If you have read my blog for a while you will know that I tend to write for a series of articles and then pause for quite a while afterwards. I am highly reflective and although this form of communication helps work out my thoughts and challenges, it also brings new questions that sometimes take weeks to work out. I will share my example.
Over the past 2 years I had a lot of healing to do, but I did not let my poor health stop me from planning along the way and planting seeds which would help as I moved forward. I have challenged myself along the way as well, and each challenge completed brought new opportunities. If my highly active brain is nothing else, it is patient and loves to plan and problem-solve. I finally used this natural skill and applied it to my own life in every possible aspect along the way.
Anyone who has read my articles on narcissism knows that I have had some resentment issues to work out along the way, and I have done my best to deal with them in positive ways, but I also could not help and poke the narcissists in my life when I got the chance. It provided a little short term satisfaction I suppose, but the true intent of it was to create a little anxiety and fear in the narcs in an attempt to spark some sort of empathetic reaction, but I am guessing all I caused was feelings of fear and frustration. I think they use to call this 'tit for tat'.
I always had a few long term goals for if and when I had healed from the psychological abuse I suffered at the hands of a toxic 'Queen Bee' narcissist. One of the goals that drove me was having the ability to finally fight back in a positive and meaningful way so that the abuse of others will stop.

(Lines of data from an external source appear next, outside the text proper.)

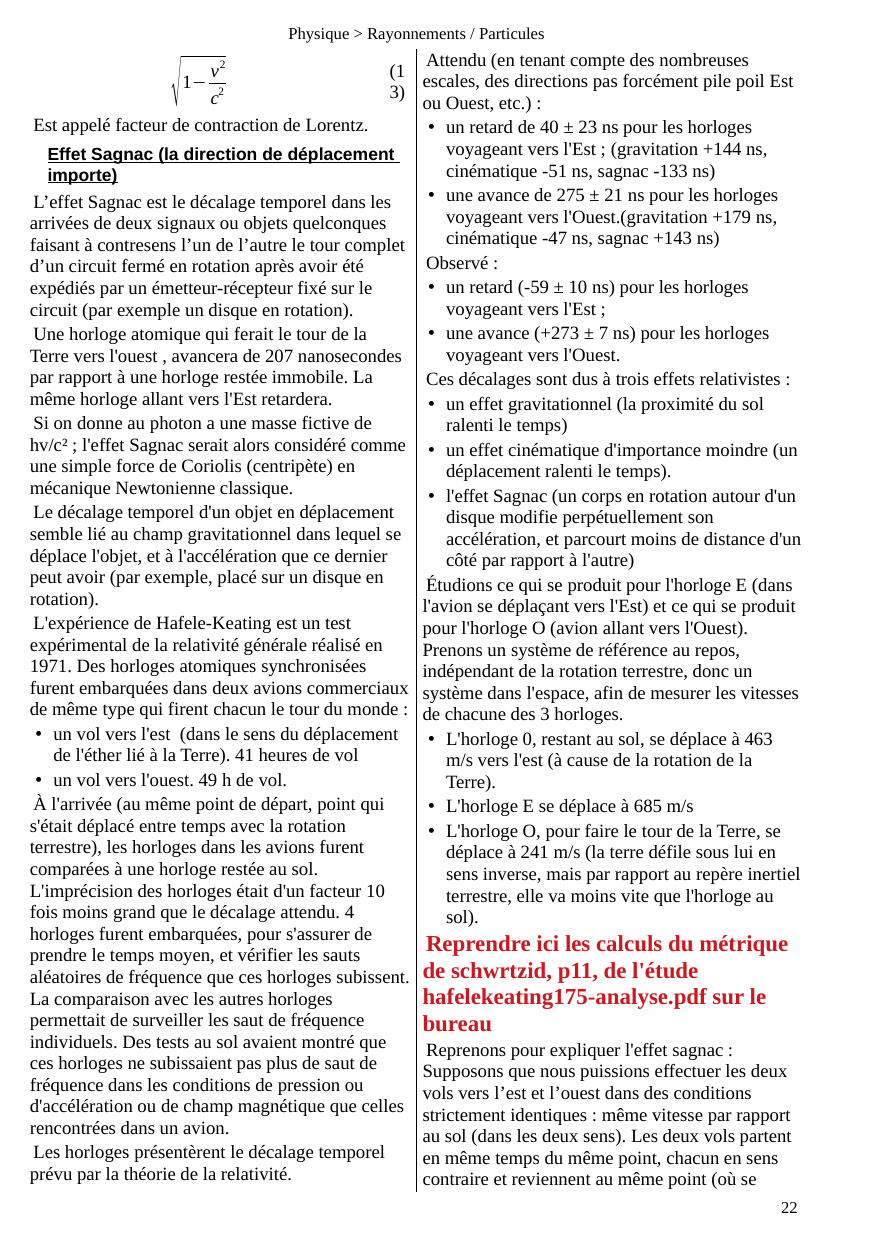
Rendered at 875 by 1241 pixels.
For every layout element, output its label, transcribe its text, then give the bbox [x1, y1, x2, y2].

list L'horloge E se déplace à 685 m/s [428, 795, 803, 817]
list un effet cinématique d'importance moindre (un déplacement ralenti le temps). [428, 439, 803, 482]
text Si on donne au photon a une masse fictive de hv/c² ; l'effet Sagnac serait alors considéré comme une simple force de Coriolis (centripète) en mécanique Newtonienne classique. [29, 412, 411, 498]
list un vol vers l'ouest. 49 h de vol. [35, 769, 411, 790]
text Reprendre ici les calculs du métrique de schwrtzid, p11, de l'étude hafelekeating175-analyse.pdf sur le bureau [422, 931, 803, 1036]
list un effet gravitationnel (la proximité du sol ralenti le temps) [428, 393, 803, 436]
text Les horloges présentèrent le décalage temporel prévu par la théorie de la relativité. [29, 1141, 411, 1184]
text Étudions ce qui se produit pour l'horloge E (dans l'avion se déplaçant vers l'Est) et ce qui se produit pour l'horloge O (avion allant vers l'Ouest). Prenons un système de référence au repos, indépendant de la rotation terrestre, donc un système dans l'espace, afin de mesurer les vitesses de chacune des 3 horloges. [422, 574, 803, 725]
list un retard de 40 ± 23 ns pour les horloges voyageant vers l'Est ; (gravitation +144 ns, cinématique -51 ns, sagnac -133 ns) [428, 116, 803, 181]
text Observé : [422, 252, 803, 273]
text À l'arrivée (au même point de départ, point qui s'était déplacé entre temps avec la rotation terrestre), les horloges dans les avions furent comparées à une horloge restée au sol. L'imprécision des horloges était d'un facteur 10 fois moins grand que le décalage attendu. 4 horloges furent embarquées, pour s'assurer de prendre le temps moyen, et vérifier les sauts aléatoires de fréquence que ces horloges subissent. La comparaison avec les autres horloges permettait de surveiller les saut de fréquence individuels. Des tests au sol avaient montré que ces horloges ne subissaient pas plus de saut de fréquence dans les conditions de pression ou d'accélération ou de champ magnétique que celles rencontrées dans un avion. [29, 793, 411, 1138]
list L'horloge 0, restant au sol, se déplace à 463 m/s vers l'est (à cause de la rotation de la Terre). [428, 728, 803, 792]
subtitle Effet Sagnac (la direction de déplacement importe) [47, 144, 411, 185]
text Ces décalages sont dus à trois effets relativistes : [422, 368, 803, 390]
text Attendu (en tenant compte des nombreuses escales, des directions pas forcément pile poil Est ou Ouest, etc.) : [422, 49, 803, 113]
text Reprenons pour expliquer l'effet sagnac : Supposons que nous puissions effectuer les deux vols vers l’est et l’ouest dans des conditions strictement identiques : même vitesse par rapport au sol (dans les deux sens). Les deux vols partent en même temps du même point, chacun en sens contraire et reviennent au même point (où se [422, 1039, 803, 1190]
list L'horloge O, pour faire le tour de la Terre, se déplace à 241 m/s (la terre défile sous lui en sens inverse, mais par rapport au repère inertiel terrestre, elle va moins vite que l'horloge au sol). [428, 820, 803, 928]
text Le décalage temporel d'un objet en déplacement semble lié au champ gravitationnel dans lequel se déplace l'objet, et à l'accélération que ce dernier peut avoir (par exemple, placé sur un disque en rotation). [29, 501, 411, 609]
text Une horloge atomique qui ferait le tour de la Terre vers l'ouest , avancera de 207 nanosecondes par rapport à une horloge restée immobile. La même horloge allant vers l'Est retardera. [29, 323, 411, 409]
list un retard (-59 ± 10 ns) pour les horloges voyageant vers l'Est ; [428, 276, 803, 319]
text L’effet Sagnac est le décalage temporel dans les arrivées de deux signaux ou objets quelconques faisant à contresens l’un de l’autre le tour complet d’un circuit fermé en rotation après avoir été expédiés par un émetteur-récepteur fixé sur le circuit (par exemple un disque en rotation). [29, 191, 411, 320]
text L'expérience de Hafele-Keating est un test expérimental de la relativité générale réalisé en 1971. Des horloges atomiques synchronisées furent embarquées dans deux avions commerciaux de même type qui firent chacun le tour du monde : [29, 612, 411, 720]
list l'effet Sagnac (un corps en rotation autour d'un disque modifie perpétuellement son accélération, et parcourt moins de distance d'un côté par rapport à l'autre) [428, 485, 803, 571]
table_header [30, 49, 368, 114]
list une avance (+273 ± 7 ns) pour les horloges voyageant vers l'Ouest. [428, 322, 803, 365]
list un vol vers l'est (dans le sens du déplacement de l'éther lié à la Terre). 41 heures de vol [35, 723, 411, 766]
list une avance de 275 ± 21 ns pour les horloges voyageant vers l'Ouest.(gravitation +179 ns, cinématique -47 ns, sagnac +143 ns) [428, 184, 803, 249]
table_header (13) [368, 49, 411, 114]
text Est appelé facteur de contraction de Lorentz. [29, 114, 411, 136]
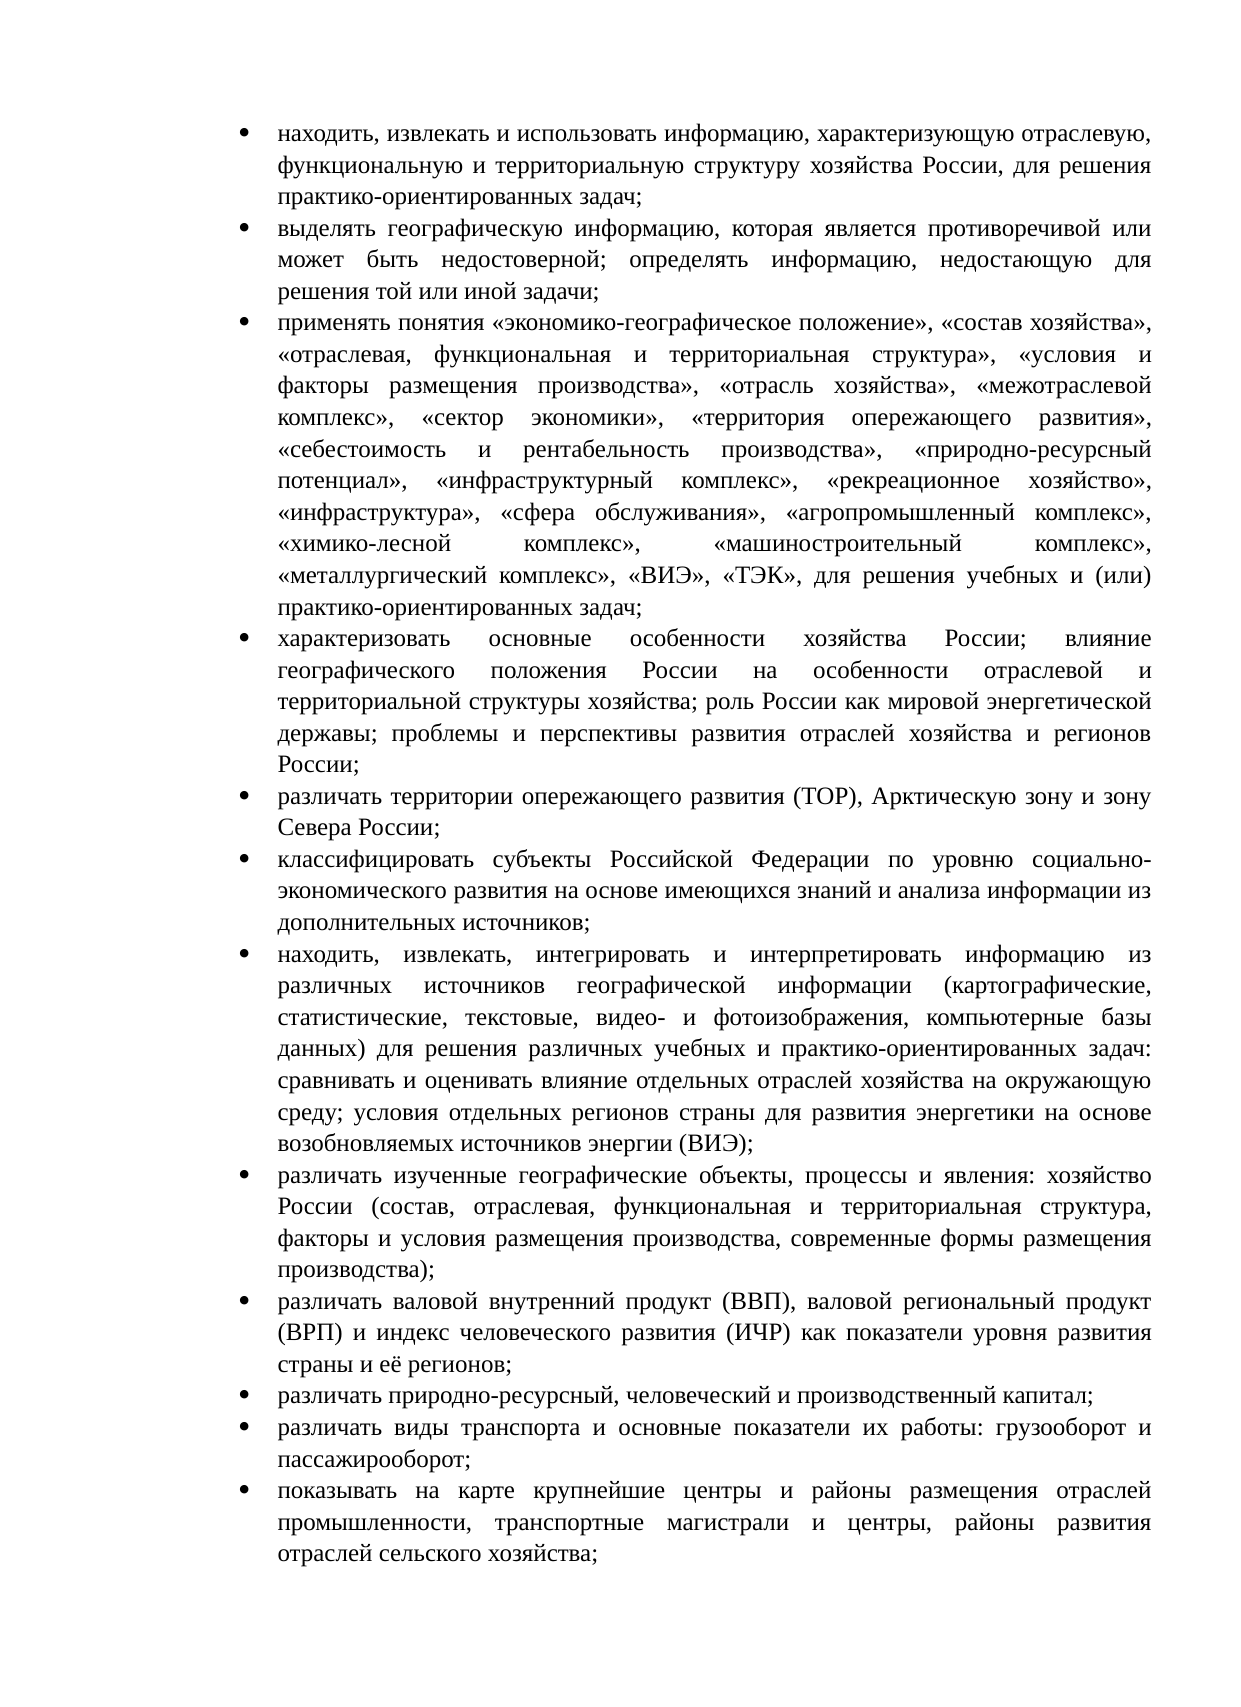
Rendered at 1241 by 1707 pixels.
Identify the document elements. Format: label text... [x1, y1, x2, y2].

list различать природно-ресурсный, человеческий и производственный капитал; [240, 1381, 1152, 1409]
list выделять географическую информацию, которая является противоречивой или может быть недостоверной; определять информацию, недостающую для решения той или иной задачи; [240, 213, 1152, 305]
list находить, извлекать, интегрировать и интерпретировать информацию из различных источников географической информации (картографические, статистические, текстовые, видео- и фотоизображения, компьютерные базы данных) для решения различных учебных и практико-ориентированных задач: сравнивать и оценивать влияние отдельных отраслей хозяйства на окружающую среду; условия отдельных регионов страны для развития энергетики на основе возобновляемых источников энергии (ВИЭ); [240, 939, 1152, 1157]
list различать виды транспорта и основные показатели их работы: грузооборот и пассажирооборот; [240, 1412, 1152, 1472]
list характеризовать основные особенности хозяйства России; влияние географического положения России на особенности отраслевой и территориальной структуры хозяйства; роль России как мировой энергетической державы; проблемы и перспективы развития отраслей хозяйства и регионов России; [240, 623, 1152, 778]
list классифицировать субъекты Российской Федерации по уровню социально-экономического развития на основе имеющихся знаний и анализа информации из дополнительных источников; [240, 844, 1152, 936]
list показывать на карте крупнейшие центры и районы размещения отраслей промышленности, транспортные магистрали и центры, районы развития отраслей сельского хозяйства; [240, 1475, 1152, 1567]
list находить, извлекать и использовать информацию, характеризующую отраслевую, функциональную и территориальную структуру хозяйства России, для решения практико-ориентированных задач; [240, 118, 1152, 210]
list различать валовой внутренний продукт (ВВП), валовой региональный продукт (ВРП) и индекс человеческого развития (ИЧР) как показатели уровня развития страны и её регионов; [240, 1286, 1152, 1378]
list различать изученные географические объекты, процессы и явления: хозяйство России (состав, отраслевая, функциональная и территориальная структура, факторы и условия размещения производства, современные формы размещения производства); [240, 1160, 1152, 1283]
list различать территории опережающего развития (ТОР), Арктическую зону и зону Севера России; [240, 781, 1152, 841]
list применять понятия «экономико-географическое положение», «состав хозяйства», «отраслевая, функциональная и территориальная структура», «условия и факторы размещения производства», «отрасль хозяйства», «межотраслевой комплекс», «сектор экономики», «территория опережающего развития», «себестоимость и рентабельность производства», «природно-ресурсный потенциал», «инфраструктурный комплекс», «рекреационное хозяйство», «инфраструктура», «сфера обслуживания», «агропромышленный комплекс», «химико-лесной комплекс», «машиностроительный комплекс», «металлургический комплекс», «ВИЭ», «ТЭК», для решения учебных и (или) практико-ориентированных задач; [240, 307, 1152, 620]
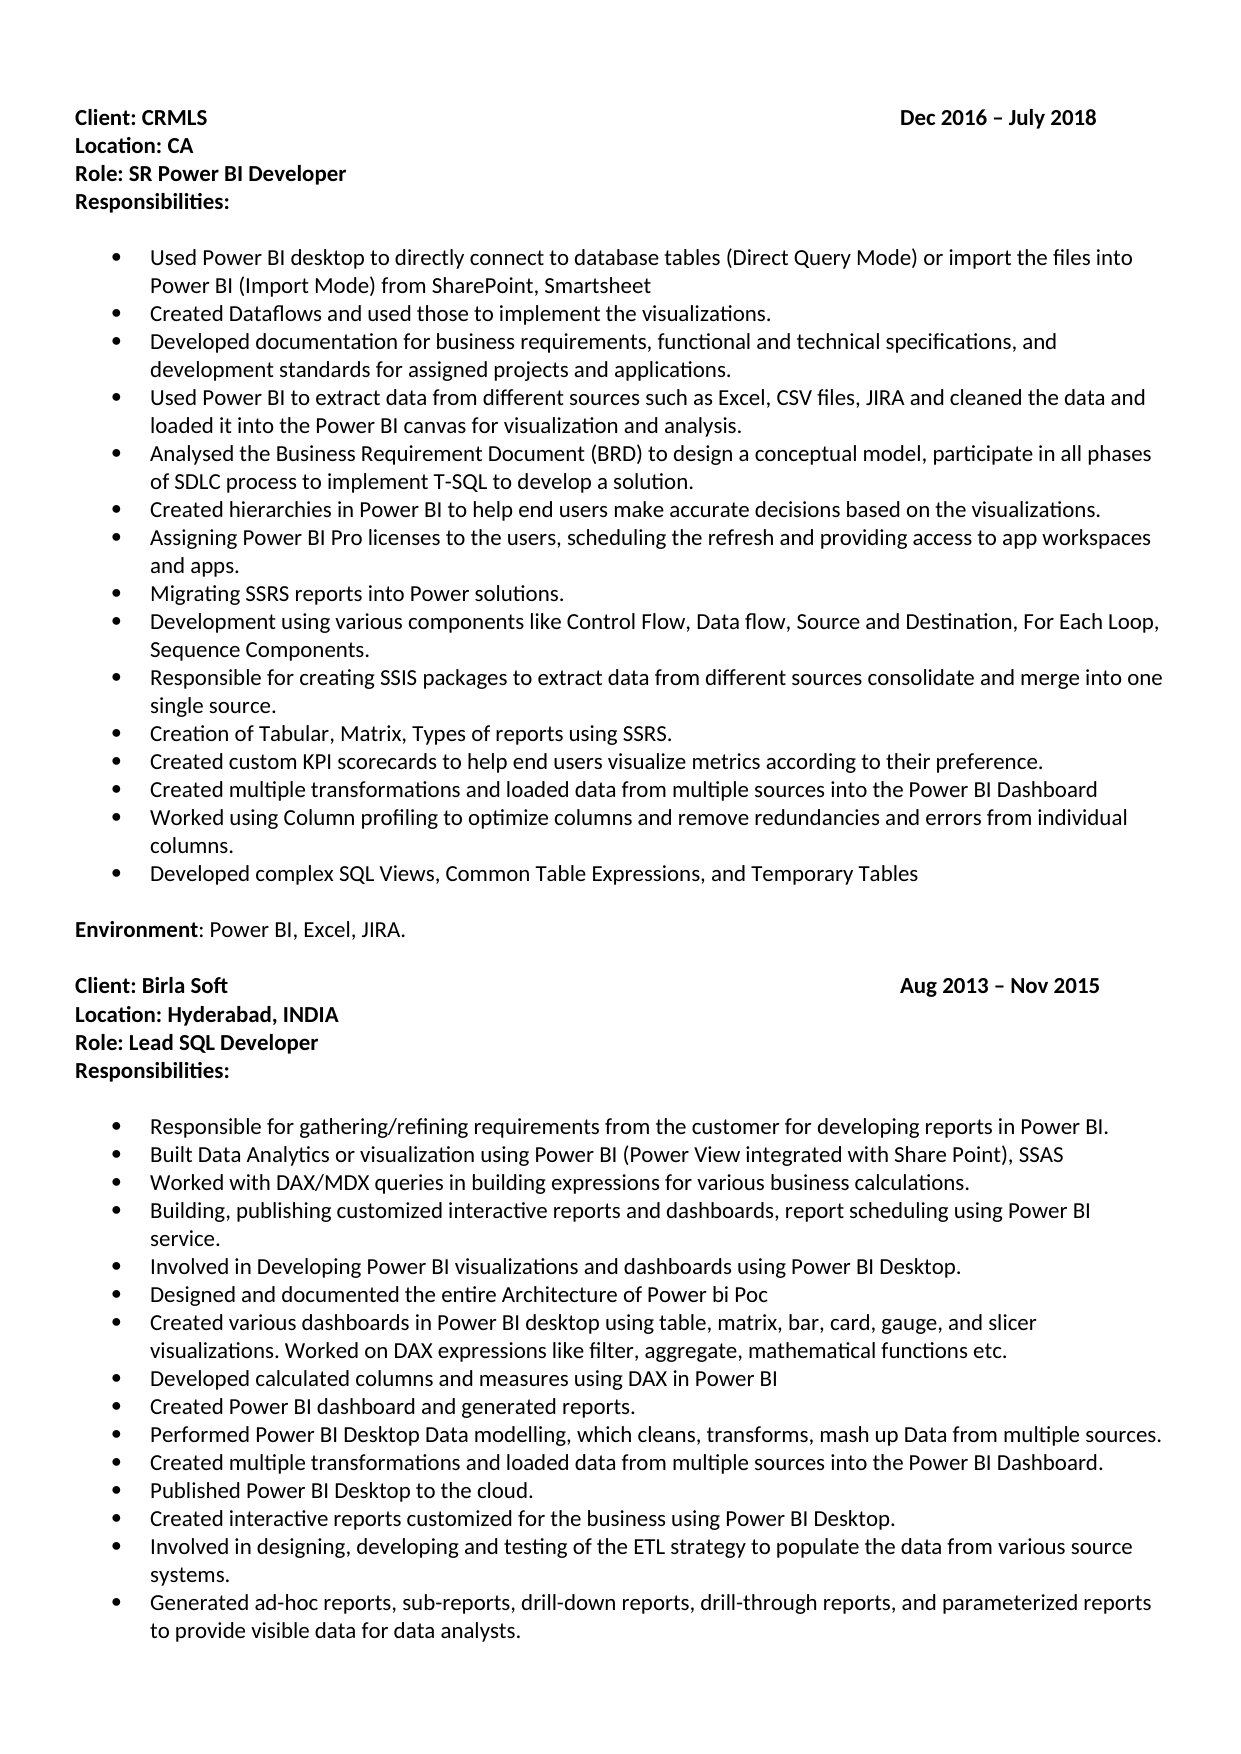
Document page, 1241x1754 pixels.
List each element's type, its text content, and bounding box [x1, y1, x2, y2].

text Role: SR Power BI Developer [75, 159, 1165, 187]
text Environment: Power BI, Excel, JIRA. [75, 916, 1165, 944]
list Used Power BI desktop to directly connect to database tables (Direct Query Mode) or import the files into Power BI (Import Mode) from SharePoint, Smartsheet [112, 243, 1165, 299]
text Location: CA [75, 131, 1165, 159]
list Worked with DAX/MDX queries in building expressions for various business calculations. [112, 1168, 1165, 1196]
list Responsible for gathering/refining requirements from the customer for developing reports in Power BI. [112, 1112, 1165, 1140]
list Performed Power BI Desktop Data modelling, which cleans, transforms, mash up Data from multiple sources. [112, 1420, 1165, 1448]
list Created custom KPI scorecards to help end users visualize metrics according to their preference. [112, 747, 1165, 776]
list Involved in designing, developing and testing of the ETL strategy to populate the data from various source systems. [112, 1532, 1165, 1588]
list Created Dataflows and used those to implement the visualizations. [112, 299, 1165, 327]
text Responsibilities: [75, 187, 1165, 215]
list Created various dashboards in Power BI desktop using table, matrix, bar, card, gauge, and slicer visualizations. Worked on DAX expressions like filter, aggregate, mathematical functions etc. [112, 1308, 1165, 1364]
list Assigning Power BI Pro licenses to the users, scheduling the refresh and providing access to app workspaces and apps. [112, 523, 1165, 579]
list Created interactive reports customized for the business using Power BI Desktop. [112, 1504, 1165, 1532]
text Client: CRMLS Dec 2016 – July 2018 [75, 103, 1165, 131]
list Built Data Analytics or visualization using Power BI (Power View integrated with Share Point), SSAS [112, 1140, 1165, 1168]
list Created multiple transformations and loaded data from multiple sources into the Power BI Dashboard. [112, 1448, 1165, 1476]
text Location: Hyderabad, INDIA [75, 1000, 1165, 1028]
list Published Power BI Desktop to the cloud. [112, 1476, 1165, 1504]
list Used Power BI to extract data from different sources such as Excel, CSV files, JIRA and cleaned the data and loaded it into the Power BI canvas for visualization and analysis. [112, 383, 1165, 439]
list Designed and documented the entire Architecture of Power bi Poc [112, 1280, 1165, 1308]
list Created multiple transformations and loaded data from multiple sources into the Power BI Dashboard [112, 776, 1165, 803]
text Responsibilities: [75, 1056, 1165, 1084]
list Created hierarchies in Power BI to help end users make accurate decisions based on the visualizations. [112, 495, 1165, 523]
list Migrating SSRS reports into Power solutions. [112, 579, 1165, 607]
list Developed complex SQL Views, Common Table Expressions, and Temporary Tables [112, 859, 1165, 888]
list Generated ad-hoc reports, sub-reports, drill-down reports, drill-through reports, and parameterized reports to provide visible data for data analysts. [112, 1588, 1165, 1644]
list Involved in Developing Power BI visualizations and dashboards using Power BI Desktop. [112, 1252, 1165, 1280]
list Worked using Column profiling to optimize columns and remove redundancies and errors from individual columns. [112, 803, 1165, 859]
list Created Power BI dashboard and generated reports. [112, 1392, 1165, 1420]
list Development using various components like Control Flow, Data flow, Source and Destination, For Each Loop, Sequence Components. [112, 607, 1165, 663]
list Analysed the Business Requirement Document (BRD) to design a conceptual model, participate in all phases of SDLC process to implement T-SQL to develop a solution. [112, 439, 1165, 495]
list Developed calculated columns and measures using DAX in Power BI [112, 1364, 1165, 1392]
list Building, publishing customized interactive reports and dashboards, report scheduling using Power BI service. [112, 1196, 1165, 1252]
list Responsible for creating SSIS packages to extract data from different sources consolidate and merge into one single source. [112, 663, 1165, 719]
text Role: Lead SQL Developer [75, 1028, 1165, 1056]
list Developed documentation for business requirements, functional and technical specifications, and development standards for assigned projects and applications. [112, 327, 1165, 383]
text Client: Birla Soft Aug 2013 – Nov 2015 [75, 972, 1165, 1000]
list Creation of Tabular, Matrix, Types of reports using SSRS. [112, 719, 1165, 747]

When I say fight back, I mean to expose the behaviours of the narcissists involved and hopefully have them removed from their public positions at some point in the future.
I am tired tonight so I will do my best to keep this short and to the point. I have 'poked' at the narcs along the way, but I believe at some point it will be time to 'shove' them. The hard part was determining how to do that and still serve my own inner purpose at the same time. I knew that I would require recognition and have a way to get the attention of people in order to fight my fight, but talk about a difficult task for a guy who is quite humble and does not like that sort of attention.
Well I found a way, and I also found some of my gifts from all the pain and suffering I was caused, and they will also give me the ability to gain the attention I require in a positive way. I took a moderate skill I had been working at for 30 years and finally went for it, I learned to truly play my guitar very well, and my singing voice has improved dramatically over the past few months. I also have used my writing abilities to create several songs for an album i am currently putting together.
You can check out some of my progress here if you like Rational Rhythms
My point is that I want to push back and expose issues in my small community and I now have the means and strength to do so. Good local musicians get a lot of recognition here because there is little to do and they stand out in the small crowd. I am going to use my music to reach out to the public and share my stories along the way. If my pokes didn't bother my enemies too much, I expect my future 'pushes' will hit home in a much more meaningful way.
Narcissists are completely consumed with their public image, so if you are looking to fight back, start there. Don't slander or do anything illegal, just get the attention of those around and tell the truth. That is how we take bullies down!